Children and armed conflict in South Sudan - Report of the Secretary General (S/2018/865) [EN/AR]
The present report, submitted pursuant to Security Council resolution 1612 (2005) and subsequent resolutions, is the second report of the Secretary-General on children and armed conflict in South Sudan. It contains information on the six grave violations against children that occurred between 1 October 2014 and 30 June 2018, the context in which they took place and identifies, where possible, the perpetrators.
The report documents alarming levels of all six grave violations against children committed by all parties to conflict throughout the reporting period, as well as the intensification of the impact on children as conflict progressively expanded from the greater Upper Nile region to the greater Equatoria region.
Recruitment and use, killing and maiming, rape and other forms of sexual violence and abductions by all parties to conflict were documented at particularly worrisome levels. Numerous incidents of attacks against schools and hospitals were verified throughout the reporting period.
In addition, high levels of denial of humanitarian access to children were documented, levels which were exacerbated after the crisis of July 2016. That, in parallel with a worsening security situation, impeded the ability of the United Nations to document and respond to violations against children.
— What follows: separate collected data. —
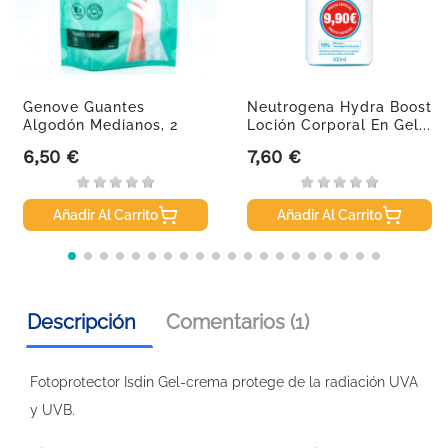
Genove Guantes
Neutrogena Hydra Boost
Algodón Medianos, 2
Loción Corporal En Gel...
Unidades.
6,50 €
7,60 €
Precio
Precio
Añadir Al Carrito
Añadir Al Carrito
Descripción
Comentarios (1)
Fotoprotector Isdin Gel-crema protege de la radiación UVA
y UVB.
The report provides a series of recommendations to end and prevent grave violations against children in South Sudan and to improve their protection.
1. The present report, submitted pursuant to Security Council resolution 1612 (2005) and subsequent resolutions on children and armed conflict, is the second report of the Secretary-General on the situation of children affected by armed conflict in South Sudan and covers the period from 1 October 2014 to 30 June 2018. It describes the trends and patterns of grave violations committed against children since the previous report (S/2014/884) and outlines challenges and progress in improving the situation of children since the May 2015 adoption of the conclusions of the Working Group on Children and Armed Conflict (S/AC.51/2015/1). Perpetrators of grave violations are, where possible, identified in the present report. In that regard, in the annexes to my most recent annual report on children and armed conflict (S/2018/465), the Sudan People’s Liberation Army (SPLA), pro-Taban Deng Sudan People’s Liberation Army in Opposition (pro-Taban Deng SPLA-IO), pro-Machar Sudan People’s Liberation Army in Opposition (pro-Machar SPLA-IO) and the White Army was listed for the recruitment and use of children. SPLA was also listed for killing and maiming, rape and other forms of sexual violence, attacks on schools and hospitals and the abduction of children, and pro-Machar SPLA-IO and pro-Taban Deng SPLA-IO were listed for the killing and maiming of children.
2. The reporting period was marked by severe and persistent violations committed against children, including widespread killings, massive recruitment and use, sexual violence and abductions. The greater Upper Nile region witnessed gross human rights violations and abuses, including of children, as well as serious breaches of international humanitarian law, fuelled by inter-ethnic tensions, often emanating from historical disputes over land and resources and exacerbated by environmental change. The impact on children was devastating and had far-reaching consequences on individual lives and the social fabric.
3. Owing to the persistent denial of access, in particular in remote areas, resulting from bureaucratic impediments imposed mainly by the Government and security constraints, information collection was hampered throughout the reporting period and exacerbated after July 2016. That was illustrated by the increase in the number of denials of humanitarian access from 2016 (408) to 2017 (613), in parallel with a decrease in the number of verified violations from 2015 onwards and of incidents that the United Nations was unable to verify (1,008). It is therefore estimated that the violations committed against children were higher than reflected in the present report. However, the data herein provide an indication of the scale and nature of the grave violations against children in South Sudan.